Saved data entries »
▼
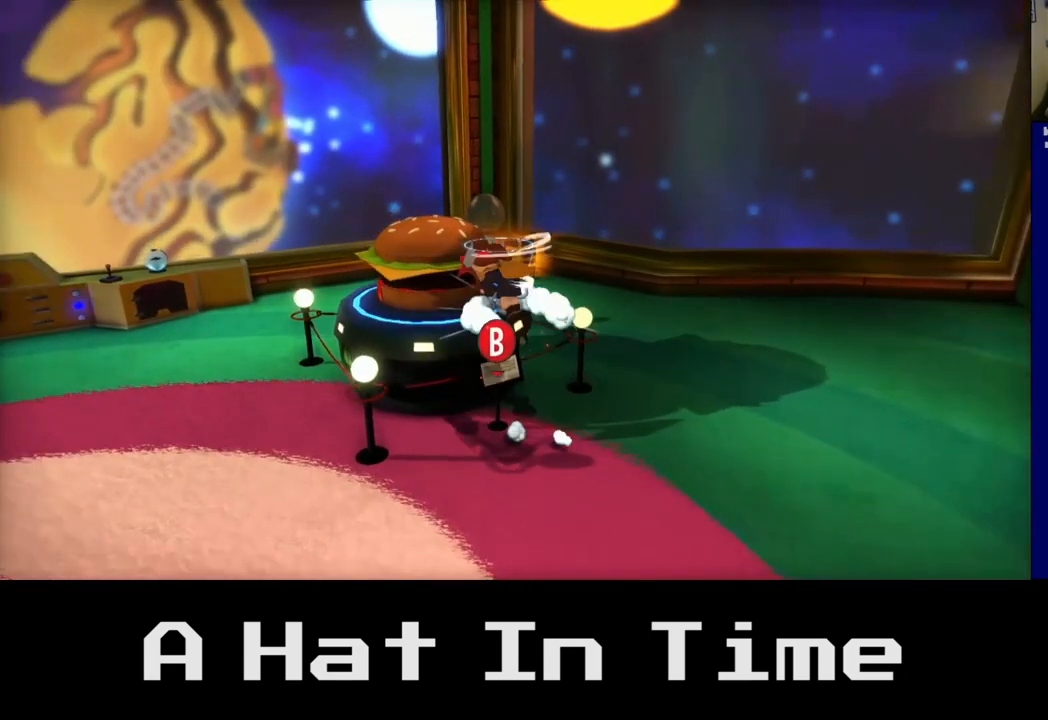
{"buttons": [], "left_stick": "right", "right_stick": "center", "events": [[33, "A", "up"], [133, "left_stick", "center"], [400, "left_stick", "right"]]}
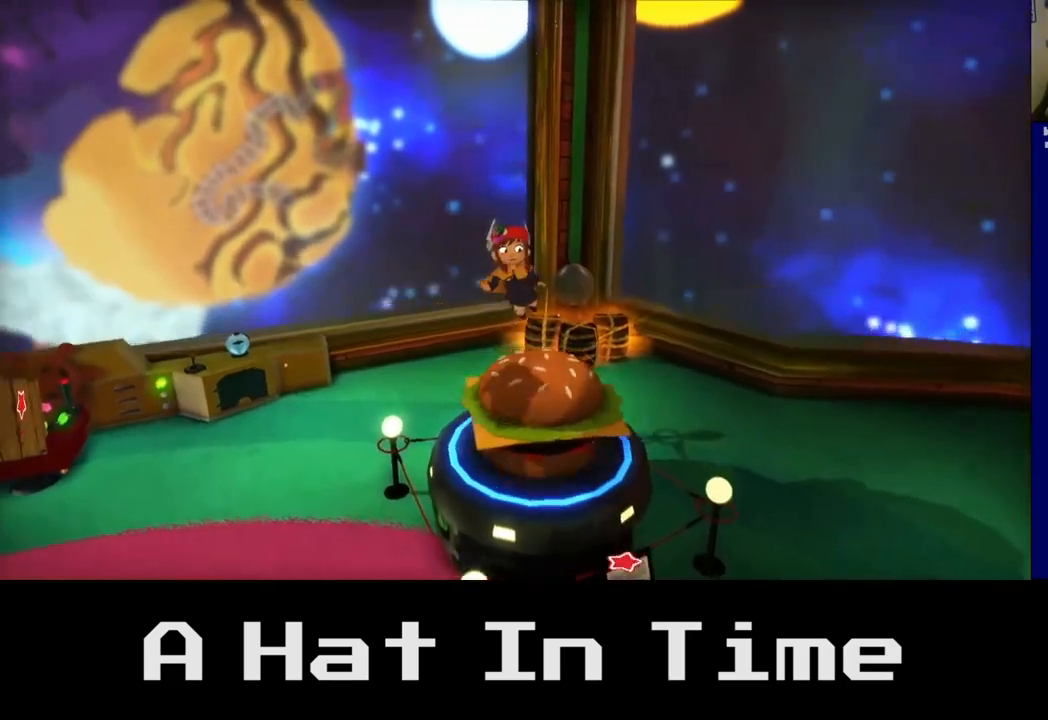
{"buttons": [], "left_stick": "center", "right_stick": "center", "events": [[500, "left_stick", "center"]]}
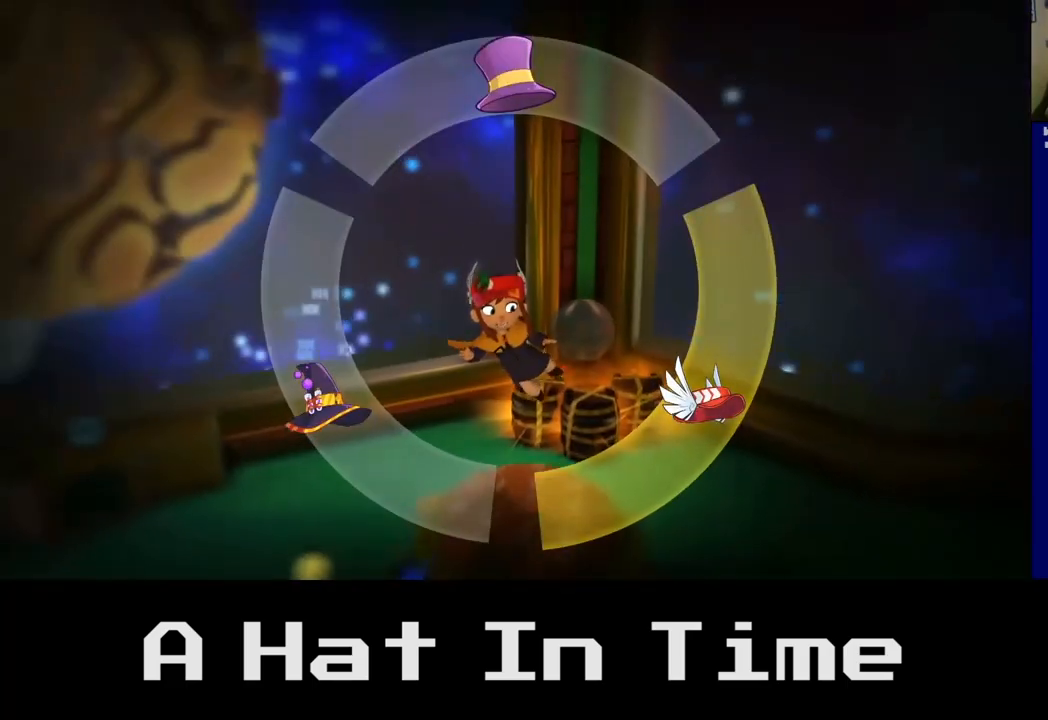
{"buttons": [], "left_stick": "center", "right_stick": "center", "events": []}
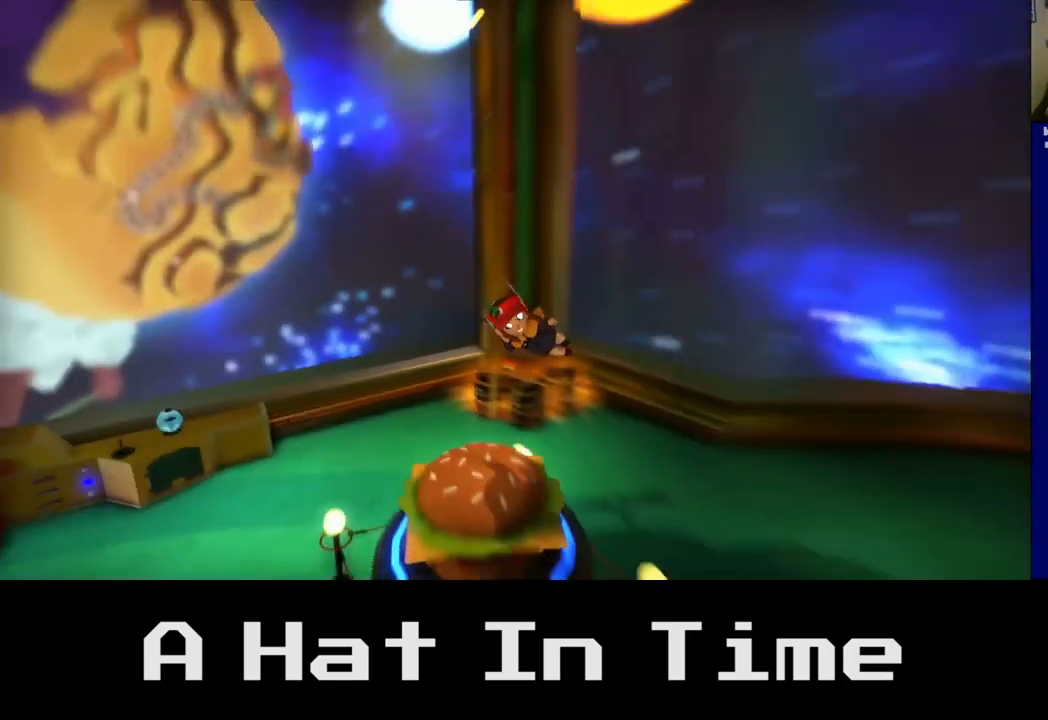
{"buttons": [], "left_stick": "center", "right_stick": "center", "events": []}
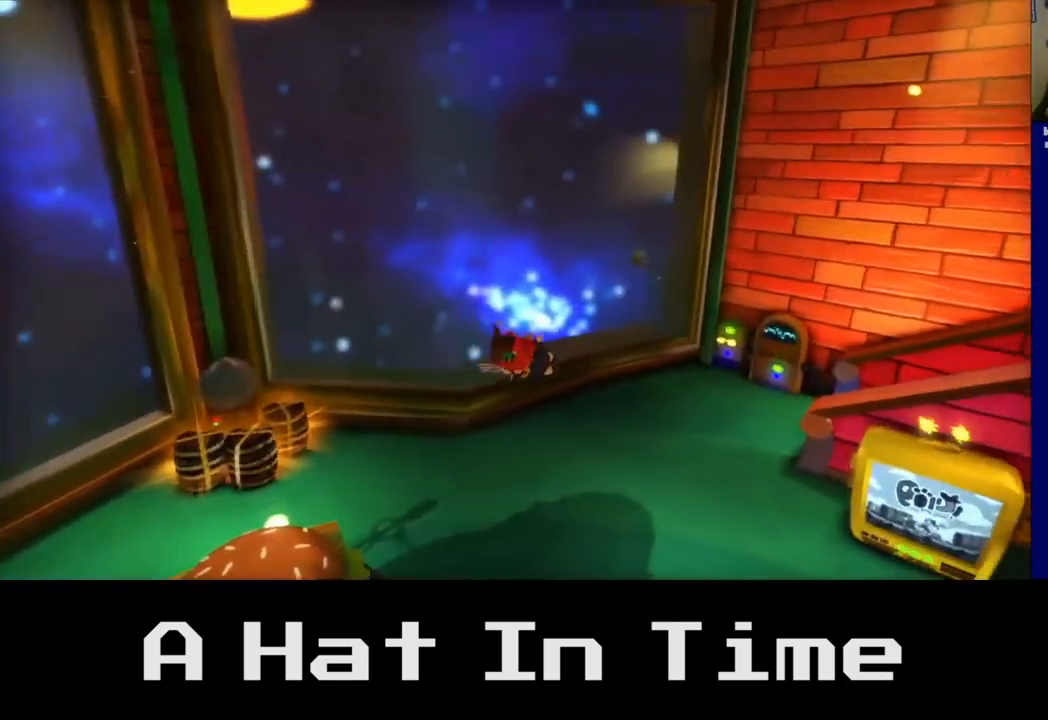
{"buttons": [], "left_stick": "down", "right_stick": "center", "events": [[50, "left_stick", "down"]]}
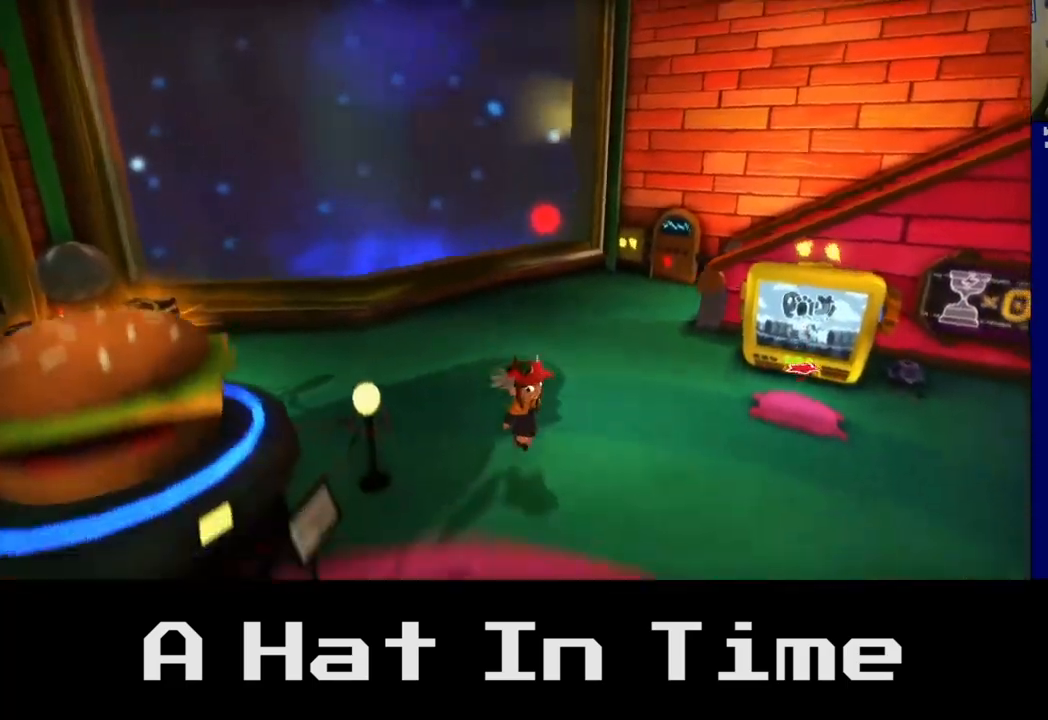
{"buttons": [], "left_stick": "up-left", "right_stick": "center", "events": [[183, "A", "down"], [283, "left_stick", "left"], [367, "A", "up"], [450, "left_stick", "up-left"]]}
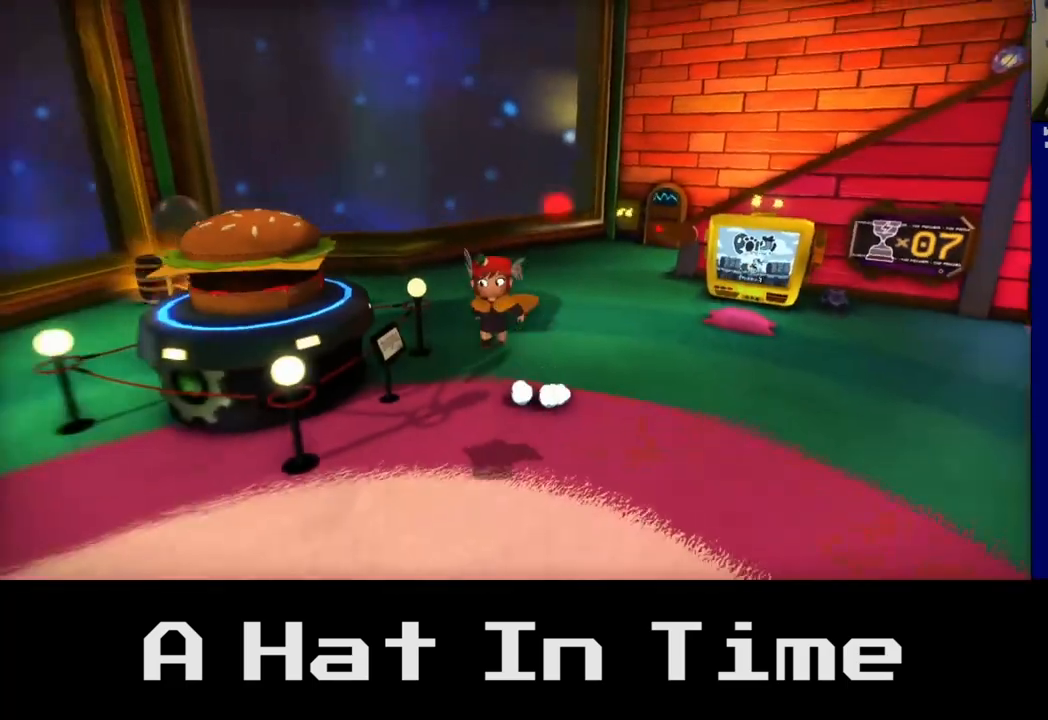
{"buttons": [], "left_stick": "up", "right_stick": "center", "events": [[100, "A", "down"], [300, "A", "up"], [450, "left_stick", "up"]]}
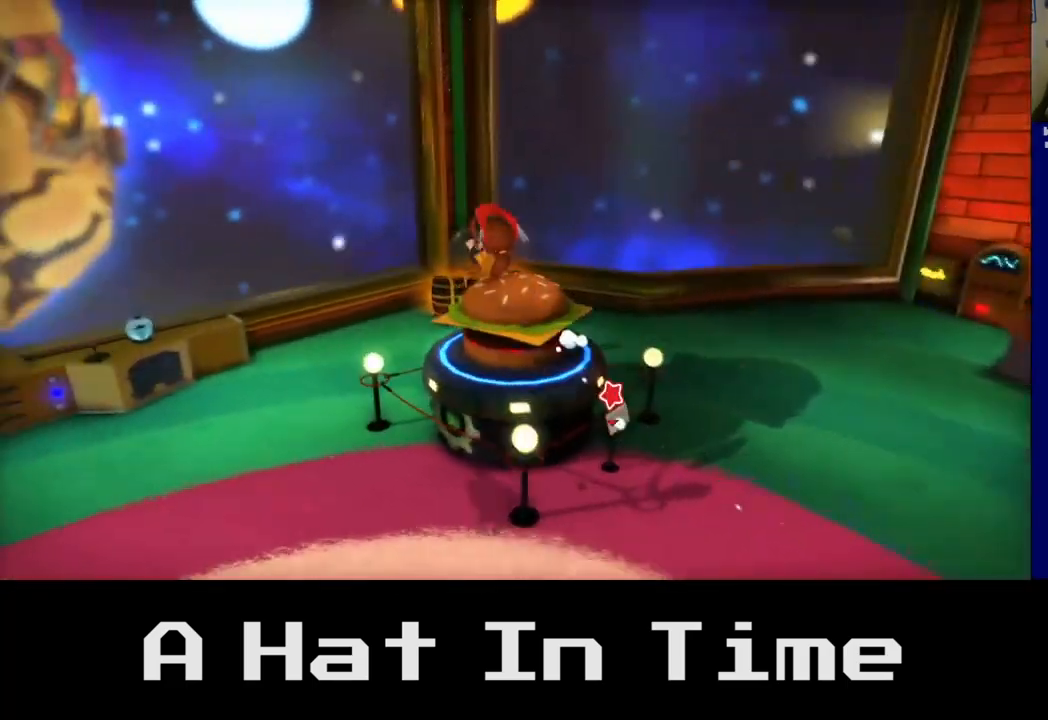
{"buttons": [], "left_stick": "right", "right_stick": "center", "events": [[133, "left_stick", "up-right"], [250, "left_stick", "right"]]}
▲
Exercise directions » The expected output is the full data above, reproduced exactly with no images.

Solution for this task »
{"buttons": [], "left_stick": "right", "right_stick": "center", "events": [[33, "A", "up"], [133, "left_stick", "center"], [400, "left_stick", "right"]]}
{"buttons": [], "left_stick": "center", "right_stick": "center", "events": [[500, "left_stick", "center"]]}
{"buttons": [], "left_stick": "center", "right_stick": "center", "events": []}
{"buttons": [], "left_stick": "center", "right_stick": "center", "events": []}
{"buttons": [], "left_stick": "down", "right_stick": "center", "events": [[50, "left_stick", "down"]]}
{"buttons": [], "left_stick": "up-left", "right_stick": "center", "events": [[183, "A", "down"], [283, "left_stick", "left"], [367, "A", "up"], [450, "left_stick", "up-left"]]}
{"buttons": [], "left_stick": "up", "right_stick": "center", "events": [[100, "A", "down"], [300, "A", "up"], [450, "left_stick", "up"]]}
{"buttons": [], "left_stick": "right", "right_stick": "center", "events": [[133, "left_stick", "up-right"], [250, "left_stick", "right"]]}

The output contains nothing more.